“Volentieri!”

(Commento al Vangelo di don Nicola Florio)

Ci stiamo avvicinando alla conclusione dell’anno liturgico e il nostro sguardo è orientato verso il Regno di Cristo che si va compiendo nella nostra vita. Spesso ci viene chiesto: dov’è questo Regno? Quando arriverà? Beh… per comprendere questo Regno basta scoprirne chi è il Re: Gesù. Entrare in relazione con Gesù significa già vivere nel suo Regno. Significa vivere in una relazione che ci rende ogni giorno nuovi perché ogni giorno ci sorprende l’amore, l’attenzione e la fiducia che Dio Padre nutre nei nostri confronti.

È proprio di questa fiducia riposta in noi che ci parla il Vangelo di questa domenica.

«Avverrà come a un uomo che, partendo per un viaggio, chiamò i suoi servi e consegnò loro i suoi beni.

A uno diede cinque talenti, a un altro due, a un altro uno, secondo le capacità di ciascuno; poi partì» (Mt 25,14).

Ci sono almeno tre indicazioni preziose che possono aiutarci a scoprire di quale dignità siamo rivestiti.

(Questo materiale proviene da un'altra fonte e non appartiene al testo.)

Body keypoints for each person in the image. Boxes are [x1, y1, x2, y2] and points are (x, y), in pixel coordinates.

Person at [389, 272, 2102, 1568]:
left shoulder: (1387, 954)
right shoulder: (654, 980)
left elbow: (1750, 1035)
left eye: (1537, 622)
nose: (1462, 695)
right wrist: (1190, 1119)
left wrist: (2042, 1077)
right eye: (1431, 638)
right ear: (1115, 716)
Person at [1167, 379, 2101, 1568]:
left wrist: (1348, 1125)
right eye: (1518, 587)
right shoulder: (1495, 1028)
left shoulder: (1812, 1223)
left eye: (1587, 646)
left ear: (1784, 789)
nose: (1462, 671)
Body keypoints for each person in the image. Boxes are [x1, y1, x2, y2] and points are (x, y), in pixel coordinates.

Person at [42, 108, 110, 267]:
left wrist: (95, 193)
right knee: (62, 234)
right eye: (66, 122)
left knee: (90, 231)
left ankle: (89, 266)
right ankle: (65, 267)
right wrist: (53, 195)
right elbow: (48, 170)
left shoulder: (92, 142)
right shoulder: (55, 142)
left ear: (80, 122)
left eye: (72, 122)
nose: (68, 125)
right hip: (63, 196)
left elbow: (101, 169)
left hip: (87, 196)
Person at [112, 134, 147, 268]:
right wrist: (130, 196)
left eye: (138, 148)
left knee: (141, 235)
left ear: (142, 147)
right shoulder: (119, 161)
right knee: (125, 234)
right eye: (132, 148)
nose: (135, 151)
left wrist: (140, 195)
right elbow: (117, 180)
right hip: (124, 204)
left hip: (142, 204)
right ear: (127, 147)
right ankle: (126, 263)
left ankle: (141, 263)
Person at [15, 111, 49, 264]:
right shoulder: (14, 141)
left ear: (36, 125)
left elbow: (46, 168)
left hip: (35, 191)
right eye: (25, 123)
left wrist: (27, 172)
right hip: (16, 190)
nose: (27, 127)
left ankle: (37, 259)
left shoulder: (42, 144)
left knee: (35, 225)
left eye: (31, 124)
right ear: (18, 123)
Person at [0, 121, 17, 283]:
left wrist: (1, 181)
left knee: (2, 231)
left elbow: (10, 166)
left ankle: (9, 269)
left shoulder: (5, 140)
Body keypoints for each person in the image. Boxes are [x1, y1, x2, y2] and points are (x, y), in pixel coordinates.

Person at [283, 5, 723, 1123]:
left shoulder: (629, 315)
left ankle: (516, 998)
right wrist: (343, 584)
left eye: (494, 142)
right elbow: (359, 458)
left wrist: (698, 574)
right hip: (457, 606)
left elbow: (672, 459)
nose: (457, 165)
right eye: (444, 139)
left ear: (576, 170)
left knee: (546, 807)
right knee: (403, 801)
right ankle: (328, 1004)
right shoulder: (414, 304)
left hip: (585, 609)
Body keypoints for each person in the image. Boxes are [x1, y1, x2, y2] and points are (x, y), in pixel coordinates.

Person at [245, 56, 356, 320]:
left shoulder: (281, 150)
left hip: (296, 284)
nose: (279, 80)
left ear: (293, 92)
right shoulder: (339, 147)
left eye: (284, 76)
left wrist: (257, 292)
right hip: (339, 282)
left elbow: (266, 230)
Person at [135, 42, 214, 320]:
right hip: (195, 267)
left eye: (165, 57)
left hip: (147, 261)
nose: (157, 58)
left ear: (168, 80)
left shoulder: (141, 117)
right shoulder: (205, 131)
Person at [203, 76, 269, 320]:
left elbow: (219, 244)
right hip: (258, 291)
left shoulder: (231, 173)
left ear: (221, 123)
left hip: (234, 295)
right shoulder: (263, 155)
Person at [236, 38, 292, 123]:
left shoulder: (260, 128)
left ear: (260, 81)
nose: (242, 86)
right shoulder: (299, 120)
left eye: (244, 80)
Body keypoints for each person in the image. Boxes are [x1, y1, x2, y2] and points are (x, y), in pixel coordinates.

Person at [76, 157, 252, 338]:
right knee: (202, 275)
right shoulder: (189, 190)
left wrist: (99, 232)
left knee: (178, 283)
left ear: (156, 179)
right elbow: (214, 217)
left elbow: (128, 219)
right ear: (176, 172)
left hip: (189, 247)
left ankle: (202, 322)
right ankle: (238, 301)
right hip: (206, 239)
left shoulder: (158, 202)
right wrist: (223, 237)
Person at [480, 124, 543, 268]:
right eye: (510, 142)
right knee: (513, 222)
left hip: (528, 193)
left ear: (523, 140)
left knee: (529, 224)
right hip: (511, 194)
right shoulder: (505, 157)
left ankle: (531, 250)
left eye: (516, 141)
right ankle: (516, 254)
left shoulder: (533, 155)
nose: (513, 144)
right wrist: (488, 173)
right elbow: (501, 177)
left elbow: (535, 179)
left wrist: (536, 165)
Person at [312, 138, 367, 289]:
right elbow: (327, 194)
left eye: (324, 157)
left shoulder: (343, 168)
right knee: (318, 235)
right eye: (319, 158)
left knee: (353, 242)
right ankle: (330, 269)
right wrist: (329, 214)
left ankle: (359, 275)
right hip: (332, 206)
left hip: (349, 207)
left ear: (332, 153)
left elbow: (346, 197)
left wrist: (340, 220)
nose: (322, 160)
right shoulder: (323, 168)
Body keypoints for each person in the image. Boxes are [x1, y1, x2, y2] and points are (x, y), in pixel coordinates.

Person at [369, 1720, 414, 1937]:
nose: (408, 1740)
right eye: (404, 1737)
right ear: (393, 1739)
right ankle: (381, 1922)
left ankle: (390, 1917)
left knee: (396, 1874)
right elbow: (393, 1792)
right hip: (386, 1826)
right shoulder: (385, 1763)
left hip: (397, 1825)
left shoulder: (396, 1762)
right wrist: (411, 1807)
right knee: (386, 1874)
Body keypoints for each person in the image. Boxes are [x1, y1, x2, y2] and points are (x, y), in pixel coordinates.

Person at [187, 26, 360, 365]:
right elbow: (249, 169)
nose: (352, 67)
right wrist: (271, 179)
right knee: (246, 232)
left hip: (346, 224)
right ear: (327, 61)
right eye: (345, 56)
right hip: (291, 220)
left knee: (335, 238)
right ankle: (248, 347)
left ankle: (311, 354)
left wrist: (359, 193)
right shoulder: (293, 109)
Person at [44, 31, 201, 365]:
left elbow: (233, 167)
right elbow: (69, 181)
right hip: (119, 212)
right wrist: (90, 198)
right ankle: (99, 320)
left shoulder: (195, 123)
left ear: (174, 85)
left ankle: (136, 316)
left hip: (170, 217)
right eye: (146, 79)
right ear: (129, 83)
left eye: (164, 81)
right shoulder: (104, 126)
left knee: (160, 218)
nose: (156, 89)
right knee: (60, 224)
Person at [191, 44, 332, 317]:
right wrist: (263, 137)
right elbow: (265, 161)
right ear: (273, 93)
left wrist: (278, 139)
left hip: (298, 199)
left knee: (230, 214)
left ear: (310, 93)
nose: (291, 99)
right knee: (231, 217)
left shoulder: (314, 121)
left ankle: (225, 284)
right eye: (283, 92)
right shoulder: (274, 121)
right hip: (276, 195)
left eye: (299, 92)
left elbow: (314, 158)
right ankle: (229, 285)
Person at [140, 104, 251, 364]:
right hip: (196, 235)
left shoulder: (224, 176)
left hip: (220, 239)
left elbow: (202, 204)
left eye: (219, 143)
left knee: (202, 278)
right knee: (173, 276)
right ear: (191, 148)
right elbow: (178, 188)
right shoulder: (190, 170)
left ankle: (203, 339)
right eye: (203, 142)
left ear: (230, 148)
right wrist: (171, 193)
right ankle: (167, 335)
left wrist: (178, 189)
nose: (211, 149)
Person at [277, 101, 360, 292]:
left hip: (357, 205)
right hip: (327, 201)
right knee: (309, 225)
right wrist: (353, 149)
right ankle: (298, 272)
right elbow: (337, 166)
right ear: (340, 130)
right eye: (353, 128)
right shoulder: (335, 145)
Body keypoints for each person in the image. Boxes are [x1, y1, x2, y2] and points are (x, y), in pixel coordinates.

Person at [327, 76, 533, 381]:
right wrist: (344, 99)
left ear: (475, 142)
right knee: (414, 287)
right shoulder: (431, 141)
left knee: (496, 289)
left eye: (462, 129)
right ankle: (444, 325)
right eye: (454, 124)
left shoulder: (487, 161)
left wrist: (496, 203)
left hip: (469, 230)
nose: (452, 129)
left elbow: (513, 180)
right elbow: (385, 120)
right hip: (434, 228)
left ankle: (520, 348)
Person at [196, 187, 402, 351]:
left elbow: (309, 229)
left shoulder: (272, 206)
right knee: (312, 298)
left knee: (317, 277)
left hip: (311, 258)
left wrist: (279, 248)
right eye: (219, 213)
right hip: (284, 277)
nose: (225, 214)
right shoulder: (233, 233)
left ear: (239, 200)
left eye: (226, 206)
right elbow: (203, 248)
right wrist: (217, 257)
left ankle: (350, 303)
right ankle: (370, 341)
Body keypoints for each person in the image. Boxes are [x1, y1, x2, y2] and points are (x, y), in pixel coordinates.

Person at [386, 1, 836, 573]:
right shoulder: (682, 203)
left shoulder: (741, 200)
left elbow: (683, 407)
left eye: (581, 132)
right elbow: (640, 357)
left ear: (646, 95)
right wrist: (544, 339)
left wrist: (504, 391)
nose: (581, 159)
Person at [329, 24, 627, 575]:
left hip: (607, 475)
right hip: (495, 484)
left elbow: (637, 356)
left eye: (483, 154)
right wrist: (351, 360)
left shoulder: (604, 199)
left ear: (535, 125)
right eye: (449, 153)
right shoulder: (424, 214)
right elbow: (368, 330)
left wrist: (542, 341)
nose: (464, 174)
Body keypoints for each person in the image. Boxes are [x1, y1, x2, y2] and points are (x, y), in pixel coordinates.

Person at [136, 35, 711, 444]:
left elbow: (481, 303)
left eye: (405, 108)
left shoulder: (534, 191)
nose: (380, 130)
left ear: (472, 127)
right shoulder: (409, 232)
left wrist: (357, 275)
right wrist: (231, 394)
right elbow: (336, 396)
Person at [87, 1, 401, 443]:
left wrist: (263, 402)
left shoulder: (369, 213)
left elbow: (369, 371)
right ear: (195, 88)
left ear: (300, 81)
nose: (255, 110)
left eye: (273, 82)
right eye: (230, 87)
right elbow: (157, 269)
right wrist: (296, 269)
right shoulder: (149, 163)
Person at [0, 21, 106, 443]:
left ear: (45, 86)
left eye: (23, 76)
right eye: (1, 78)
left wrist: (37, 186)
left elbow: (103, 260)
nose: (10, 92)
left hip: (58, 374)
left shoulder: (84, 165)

  1. L’uomo che Matteo utilizza come metafora per illustrare il volto di Dio non è un uomo duro, anzi, sembra avere così tanta fiducia nei suoi servi che trasmette loro tutti i suoi beni. Glieli affida, fidandosi della loro lealtà.
  2. Fa questa generosa consegna rispettando la capacità di ciascuno, senza mettere nessuno nella difficoltà di dover fare un passo più lungo della propria gamba. Dio ci affida i suoi beni tenendo conto di ciò che siamo e di ciò di cui siamo capaci. Non pretende troppo da noi!
  3. Infine si allontana, lasciandoci spazio e tempo per provare, sbagliare e imparare a incrementare il dono di vita ricevuto.

Così è il nostro Dio. E a questo punto nasce per noi una domanda: mi sento destinatario di questa fiducia che il Signore ripone in me?

A me prete ha affidato la guida di una comunità cristiana: mi sento onorato di questo dono perché Dio si fida di me, o ne sento solo il peso? A te, padre o madre Dio ha affidato tua moglie, tuo marito, i tuoi figli, la tua casa, la tua famiglia: ne sei felice o ne senti solo il peso? A te giovane che vai in cerca della felicità Dio ha affidato la tua stessa vita per farla diventare un capolavoro; Dio si fida di te, crede nelle tue potenzialità: e tu? Credi in te stesso? Credi nel dono della vita? Credi nelle tue capacità?

Oppure abbiamo già deciso di sotterrare i doni di Dio, rendendo la nostra vita triste e frustrata?

Sappiano come vanno le cose nella parabola raccontata da Gesù. C’è chi fa crescere i doni ricevuti, e chi li sotterra. Ma come andrà a finire la nostra vita, la nostra storia? Beh, dipende da come affronteremo le nostre responsabilità. Se le vediamo come un dono, saremo capaci di fare quello che fa la donna virtuosa descritta nella prima lettura di oggi: «Una donna forte chi potrà trovarla? Ben superiore alle perle è il suo valore. In lei confida il cuore del marito e non verrà a mancargli il profitto. Gli dà felicità e non dispiacere per tutti i giorni della sua vita. Si procura lana e lino e li lavora volentieri con le mani. Stende la sua mano alla conocchia e le sue dita tengono il fuso. Apre le sue palme al misero, stende la mano al povero. Illusorio è il fascino e fugace la bellezza, ma la donna che teme Dio è da lodare. Siatele riconoscenti per il frutto delle sue mani e le sue opere la lodino alle porte della città» (Pr 31,10-13.19-20.30-31).

Che bello l’avverbio utilizzato per descrivere tutta la vita e tutto il lavoro di una donna forte: volentieri.

Coraggio cari fratelli e sorelle nella fede: se ci ricordiamo di essere depositari anche noi della fiducia di Dio, riusciremo a vivere tutti i nostri impegni, non per forza ma volentieri!